In Illinois, the state assesses a 75-cent charge on every monthly wireless bill to build out and support emergency call services. That money is supposed to be redistributed according to ZIP code. Instead, the state took a chunk and distributed it right into its general fund.

The move was not a total surprise.

“There were some rumblings before it actually occurred that this was a possibility,” said Dave Tuttle, president of NENA's Illinois chapter and chairperson of the Peoria County Emergency Telephone System Board. “There was some warning.”

NENA, he said, “put some pressure on” state legislators, but, “that was to no avail and it was done anyway.”

Resolving the budget crisis apparently took precedence.

“The budget was in such poor shape that I think there is some feeling by some people that they had to find the money wherever they can to close the budget gap,” said Tuttle. “Those people that are in the know are saying there are obviously other places this money can come from rather than public safety.”

The office of Gov. Rod Blagojevich insists it has done nothing wrong.

“The state has 600 other funds in government that do not have deficits. We implemented a practice that is commonly used by both the private and public sectors to use surplus funds from these other existing funds to help close that deficit,” explained Becky Carroll, a spokesperson for the Governor's Office of Management and Budget.

But Tuttle maintains there was no surplus in the E911 fund. “Everything that goes into the fund is accounted for by ZIP code,” Tuttle said.

For example, while Peoria County already has a Phase II system in place, it still needs its share of E911 funds. The state's move grabbed “about $23,000 out of our pocket,” Tuttle said, pointing to improvements in the system that money was supposed to pay for, including improved location identification for wireless calls. “Even though we have Phase II it still requires money to maintain it and keep it at that level and improve the technology.”
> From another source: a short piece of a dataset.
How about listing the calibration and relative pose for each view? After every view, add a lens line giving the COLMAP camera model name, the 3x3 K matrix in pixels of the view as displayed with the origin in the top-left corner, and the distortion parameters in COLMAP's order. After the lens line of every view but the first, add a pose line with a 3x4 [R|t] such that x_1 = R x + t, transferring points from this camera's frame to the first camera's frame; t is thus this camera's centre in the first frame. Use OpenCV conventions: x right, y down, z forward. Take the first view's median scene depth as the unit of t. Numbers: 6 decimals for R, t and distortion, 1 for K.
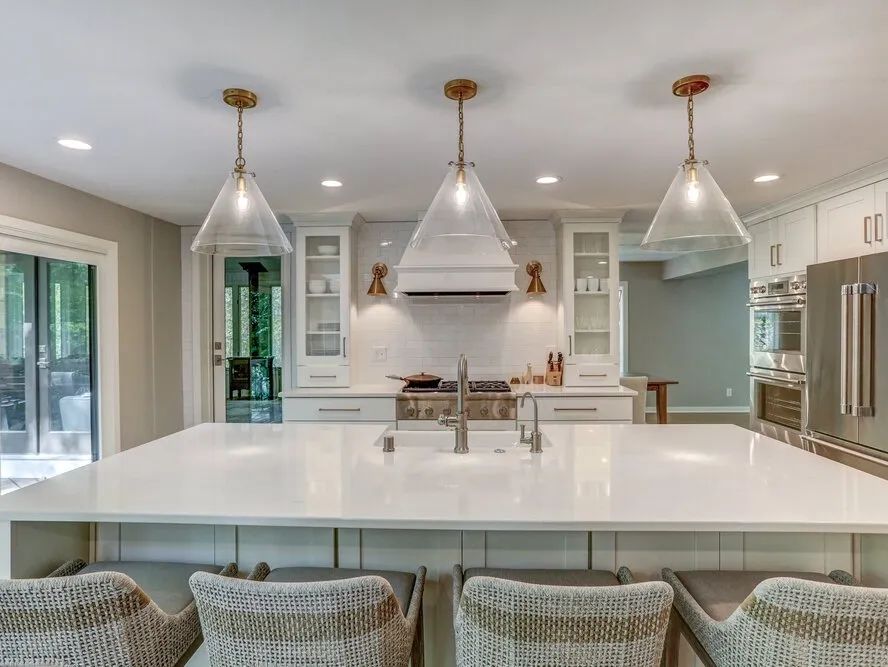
lens RADIAL K [[495.1, 0, 444.0], [0, 495.1, 333.5], [0, 0, 1]] dist [-0.062371, -0.000437]
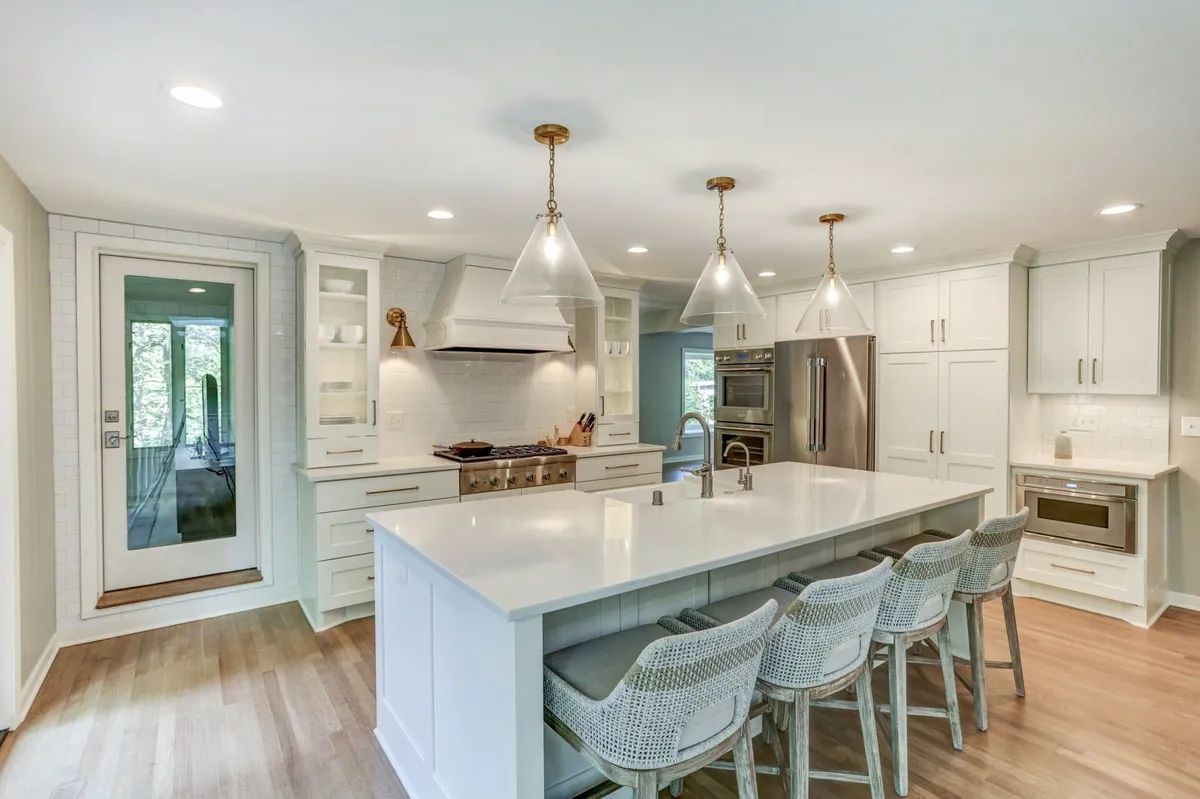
lens RADIAL K [[593.4, 0, 599.9], [0, 593.4, 372.2], [0, 0, 1]] dist [0.001096, 0.000007]
pose [[0.795696, 0.019153, 0.605394, -0.494457], [0.005929, 0.999206, -0.039405, 0.002853], [-0.605667, 0.034944, 0.794950, 0.025700]]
Other regions of the state “depend highly on that money just to be able to buy the initial equipment,” he said.

The news of Illinois' action dismayed New York State Assemblyman David Koon, a staunch supporter of the Burns-Clinton legislation and vocal foe of E911 fund diversions.

“This money is to be used to save people's lives in an emergency situation, and you shouldn't be raiding that fund because people are going to die in the State of Illinois because they're not putting E911 in fast enough,” Koon said.

New York State also diverts funds, much to Koon's chagrin.

“The governor [George Pataki] is using the 70-cent surcharge to pay for what he calls public security, giving the money to the state police,” Koon said. “Most people don't realize that the money is not going where it should. If the public knows and they get outraged, then their elected officials start feeling the heat.”

Illinois has cloaked its move by saying the funds were diverted for education and healthcare, which are viewed by many constituents on the level of apple pie and motherhood. But Tuttle responded by pointing out that people who need ambulances often call on wireless phones, “and they expect the call to be answered by a dispatch center that is able to identify the wireless caller. Money is needed for that equipment.”

NENA is using the Illinois situation as a rallying point on Capitol Hill.

“I think the rest of the nation is watching what's happening in Illinois,” current NENA President Bill McMurray said. “I would suspect there is strong awareness of this in Washington.”

It has Shimkus' attention, especially since he's from Illinois. “I think the congressman is a little disappointed that the state had to do that, but we're hoping that's what our bill prevents and we're hoping we can move into that quickly,” said Ray Fitzgerald, a Shimkus aide.

If and when that happens, actions like those in Illinois and New York and other states will be stopped, Burns promised. “If they do it, they'll be breaking the law.”